Era in buono stato, certo con qualche acciacco. Alcuni bagni dei ponti inferiori avrebbero bisogno di una revisione spirituale oltre che tecnica: non è proprio elegante avere cabine senza servizi funzionanti o con allagamenti quotidiani degni di una piscina privata non richiesta. La compagnia ha risarcito con voucher, e i passeggeri hanno incassato con filosofia (e forse con un cocktail in più).
Detto questo, continuo a preferire queste navi “a misura d’uomo” rispetto alle nuove città galleggianti da 7.000 anime. A bordo eravamo circa 3.000 passeggeri e, sorprendentemente, non abbiamo mai avuto la sensazione di vivere in un centro commerciale il sabato pomeriggio. Qualche fila allo sbarco mattutino, sì. Ma niente scene da apocalisse da buffet.
Il mare mosso e l’umanità ancora di più
Il meteo avrebbe potuto essere più generoso.
Qualche giornata di sole in più non avrebbe guastato, e un mare meno mosso avrebbe evitato a diversi passeggeri di camminare come reduci da una vendemmia importante.
Però, nel complesso, poteva andare peggio. E in crociera impari presto che “poteva andare peggio” è un mantra molto efficace.
L’età media? 75 anni. L’energia? 18.
L’età media dei crocieristi ormai si aggira serenamente tra i 70 e gli 80 anni. Ma attenzione: non fatevi ingannare.
Se partiva la musica, erano i primi a lanciarsi in pista.
Se c’era un quiz, occupavano i saloni con la grinta di chi sta giocando la finale mondiale.

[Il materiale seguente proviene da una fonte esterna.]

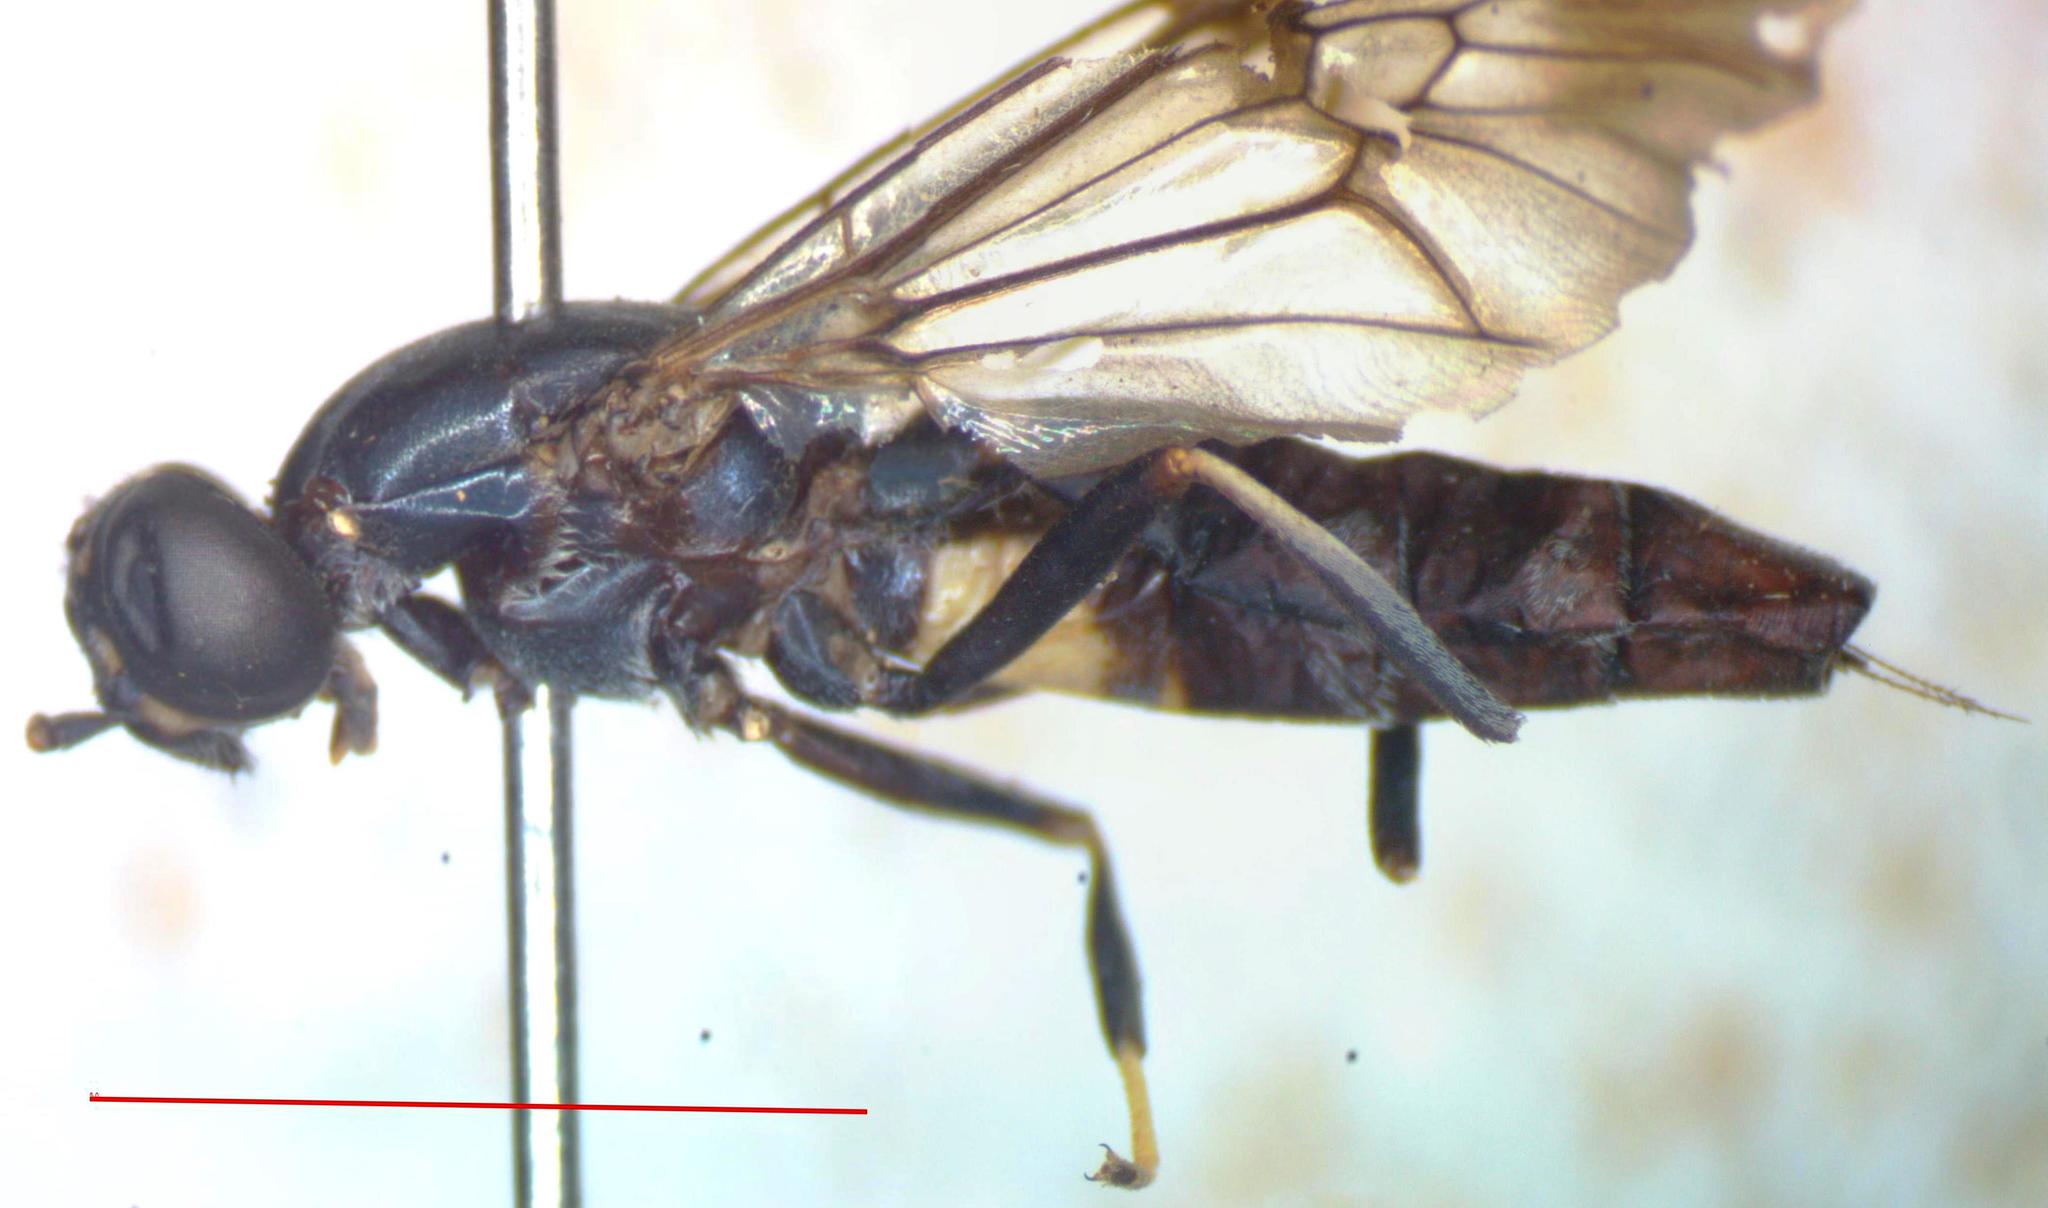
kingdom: Animalia
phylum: Arthropoda
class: Insecta
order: Diptera
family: Stratiomyidae
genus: Hermetia
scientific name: Hermetia albitarsis
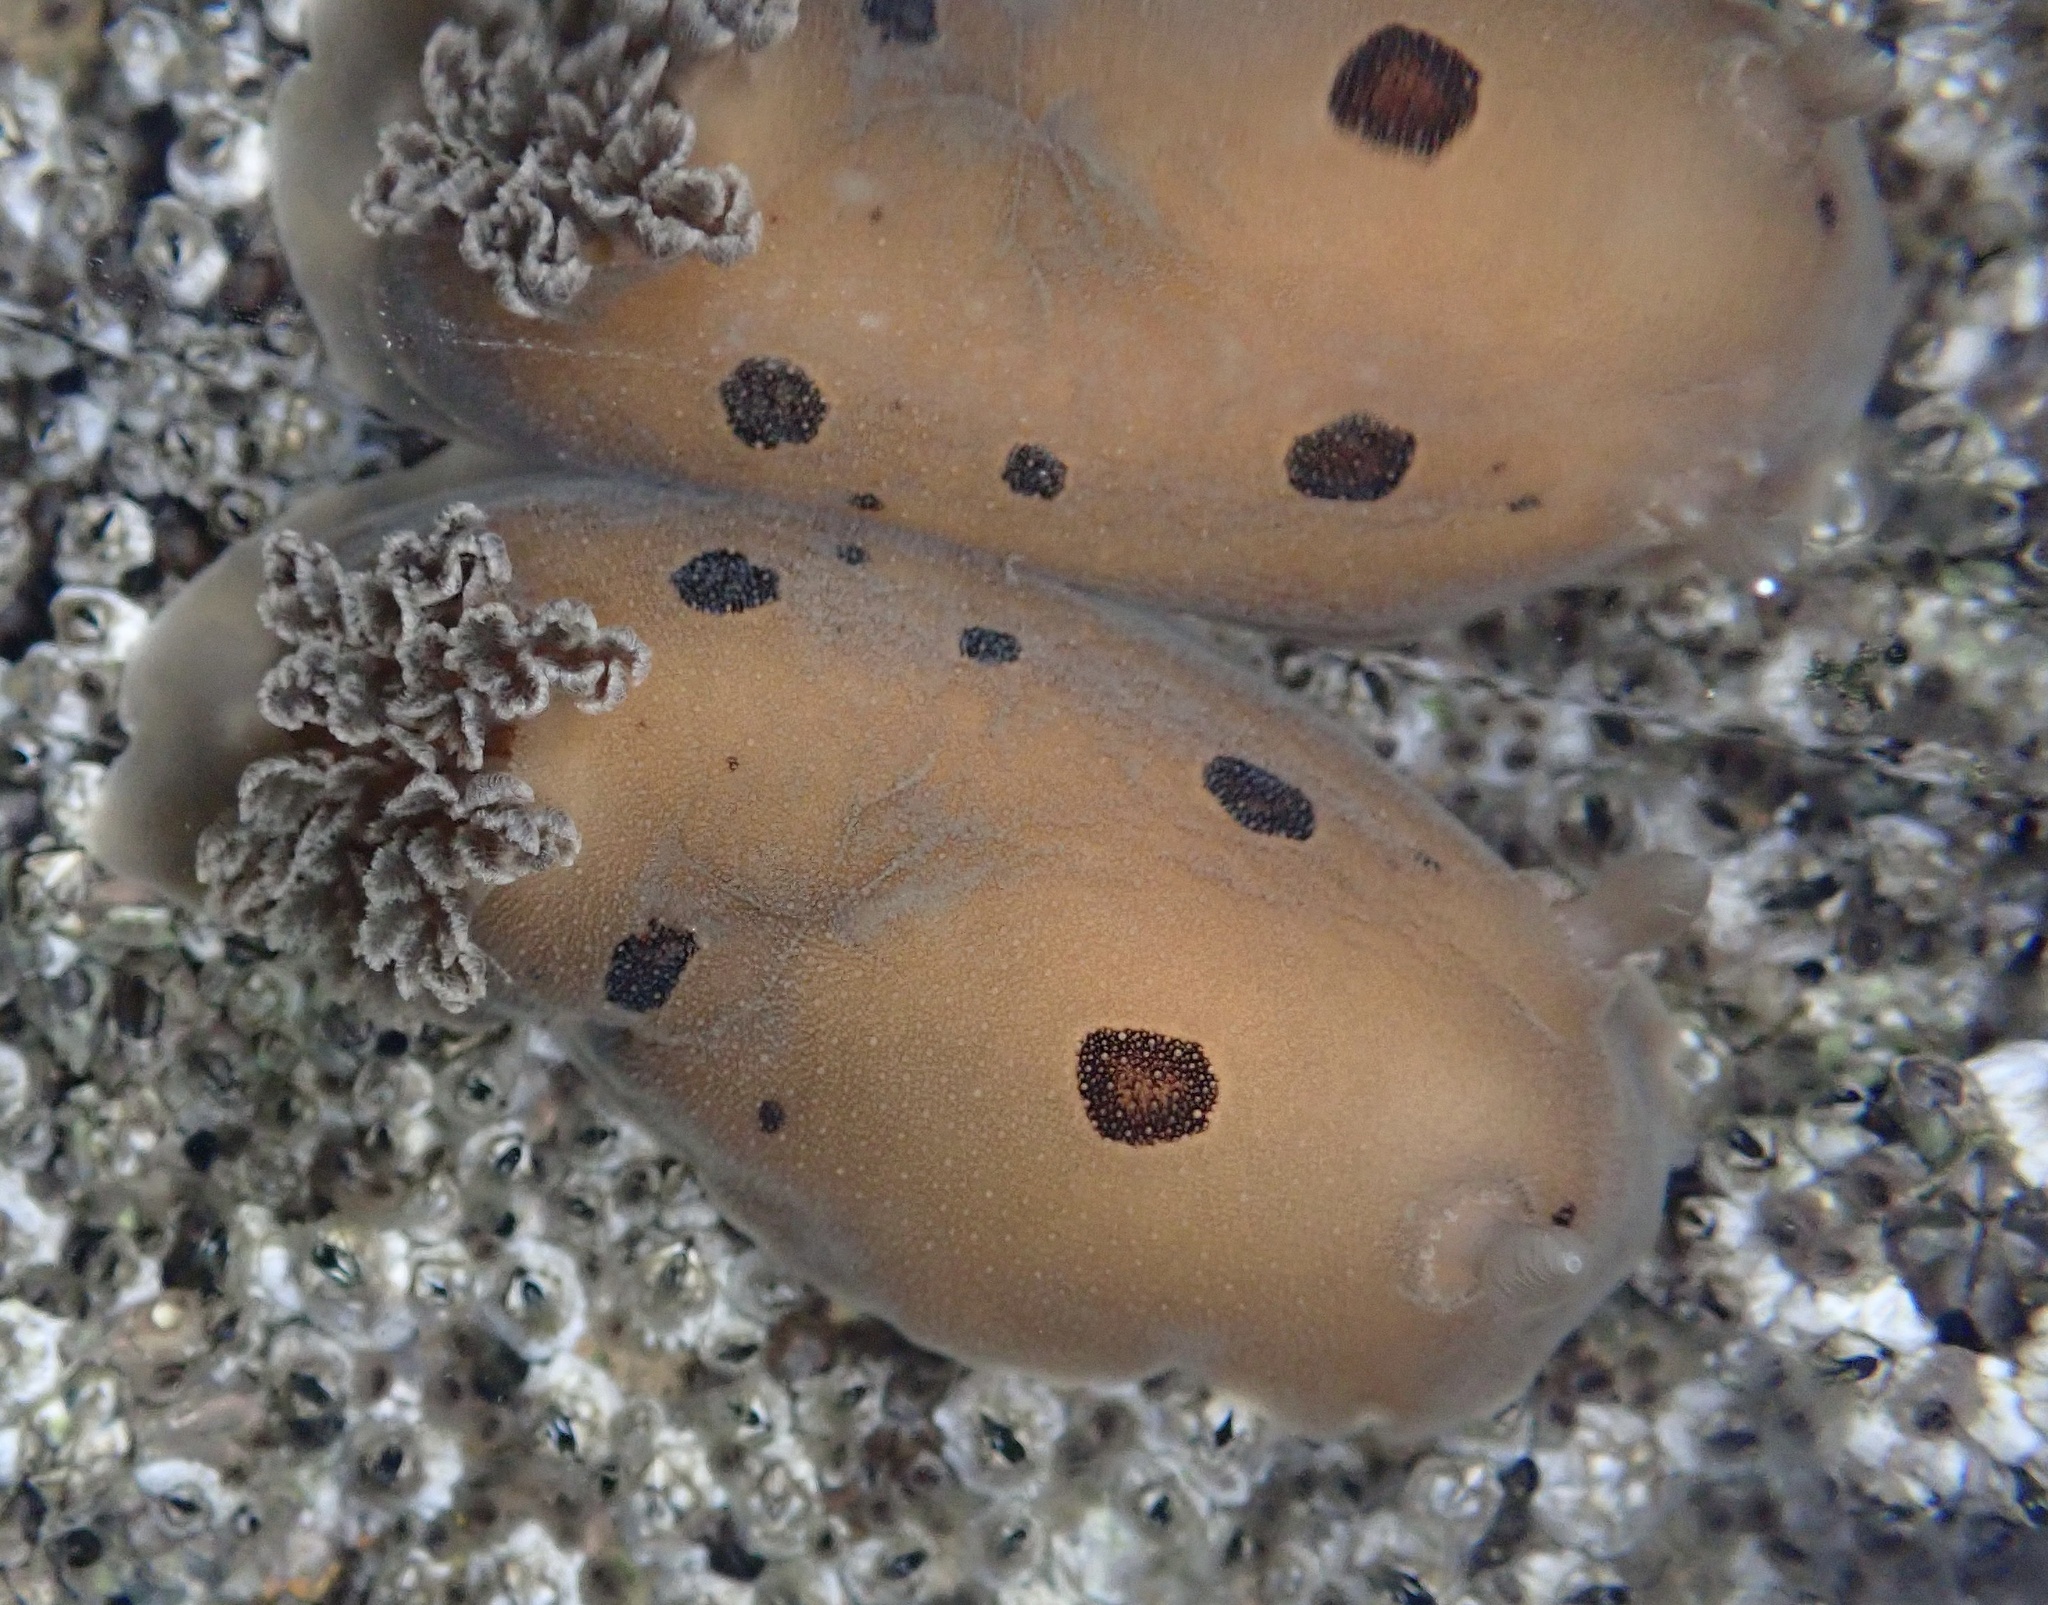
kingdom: Animalia
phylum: Mollusca
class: Gastropoda
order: Nudibranchia
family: Discodorididae
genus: Diaulula
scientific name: Diaulula sandiegensis
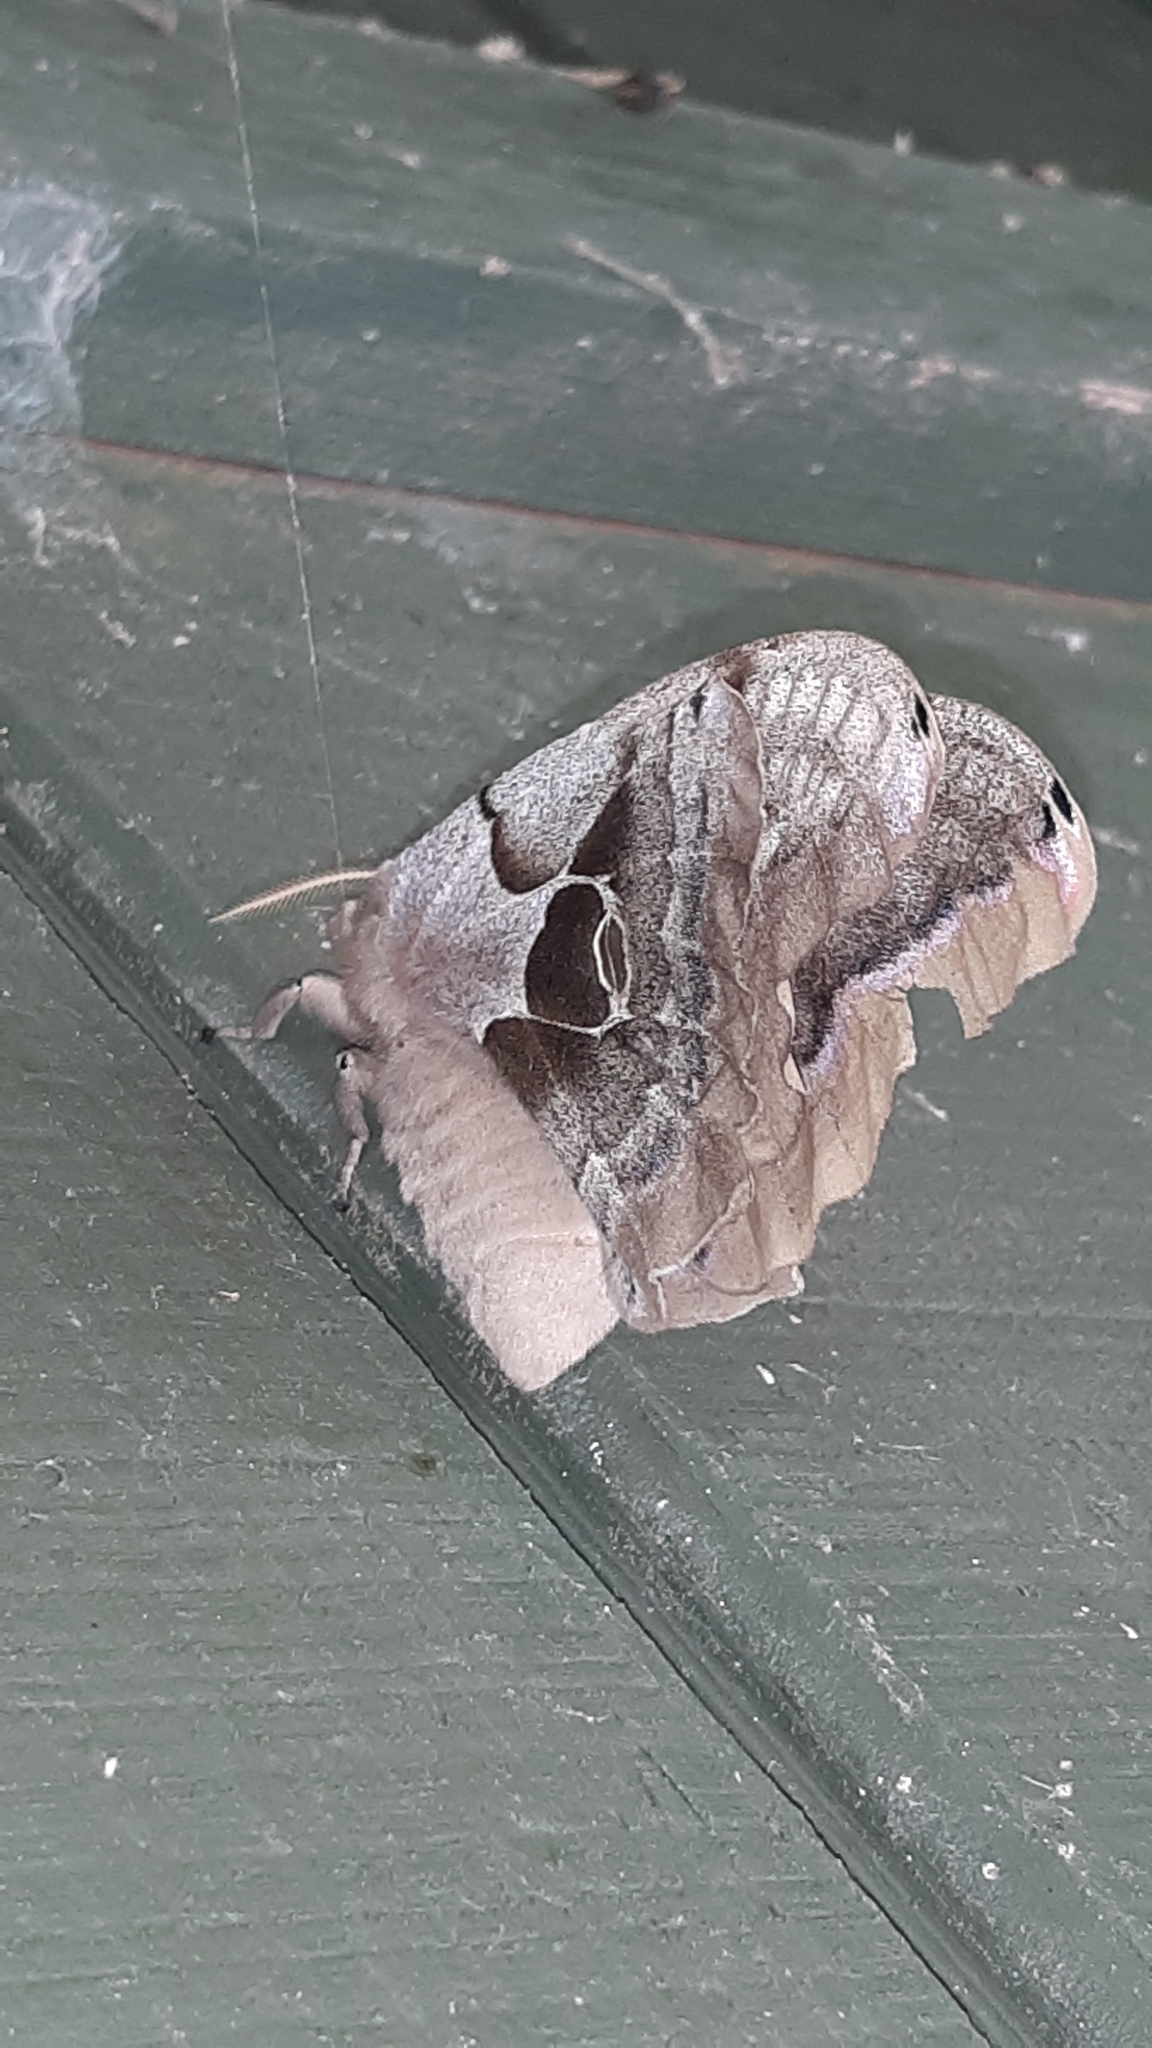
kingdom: Animalia
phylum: Arthropoda
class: Insecta
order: Lepidoptera
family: Saturniidae
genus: Antheraea
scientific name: Antheraea polyphemus
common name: Polyphemus moth
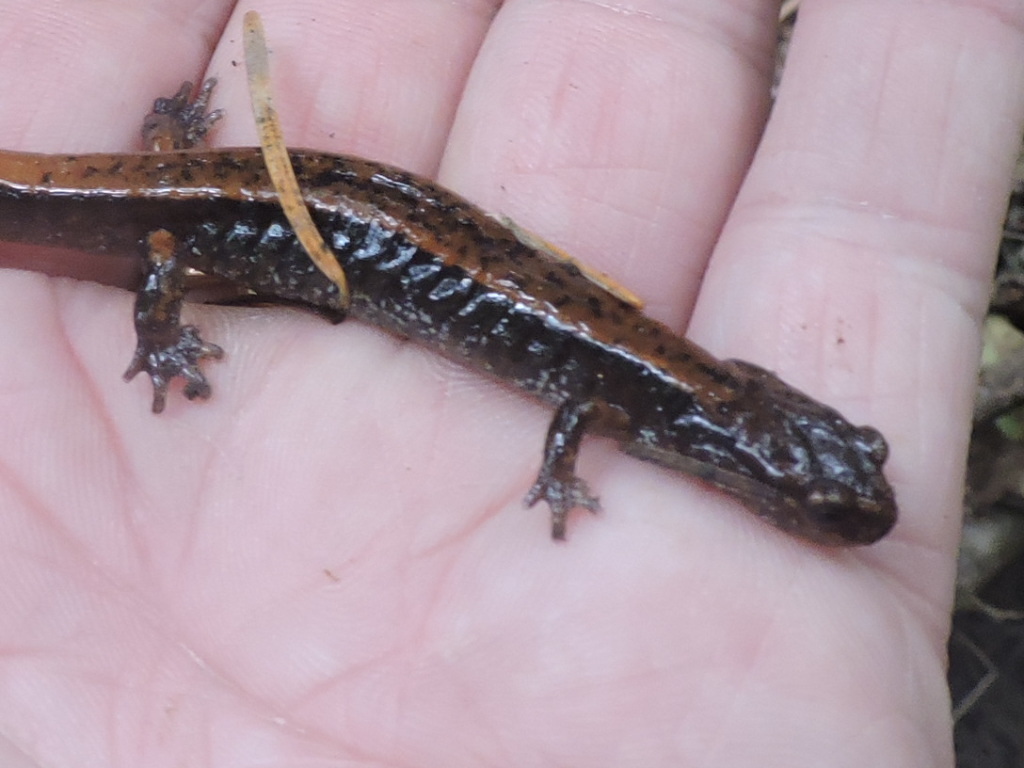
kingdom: Animalia
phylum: Chordata
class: Amphibia
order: Caudata
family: Plethodontidae
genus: Plethodon
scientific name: Plethodon vehiculum
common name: Western red-backed salamander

Se era ora di pranzo… mangiavano come se il buffet fosse un evento irripetibile.
Altro che “gli anziani mangiano poco”.
Semmai il contrario.
Era molto più facile vedere un giovane mezzo addormentato su una poltrona che un settantenne stramazzato su un divano. Le statistiche dicono che l’età media delle crociere si è alzata. Io aggiungo: per fortuna. Perché sanno divertirsi meglio di noi.
Il personale e l’arte universale del lamentarsi.

Il personale di bordo è stato sempre efficiente, educato e sorridente. Pronto a soddisfare ogni richiesta. Quasi ogni. Diciamo che sull’alimentazione celiaca si poteva fare di meglio, ma nessuno è perfetto.
Eppure, non era difficile imbattersi in qualcuno che si lamentava: dell’organizzazione, delle escursioni, dei ristoranti, dell’equipaggio, probabilmente anche della curvatura terrestre.
Ma si sa: mettere tutti d’accordo è un’impresa che non riesce nemmeno al mare piatto.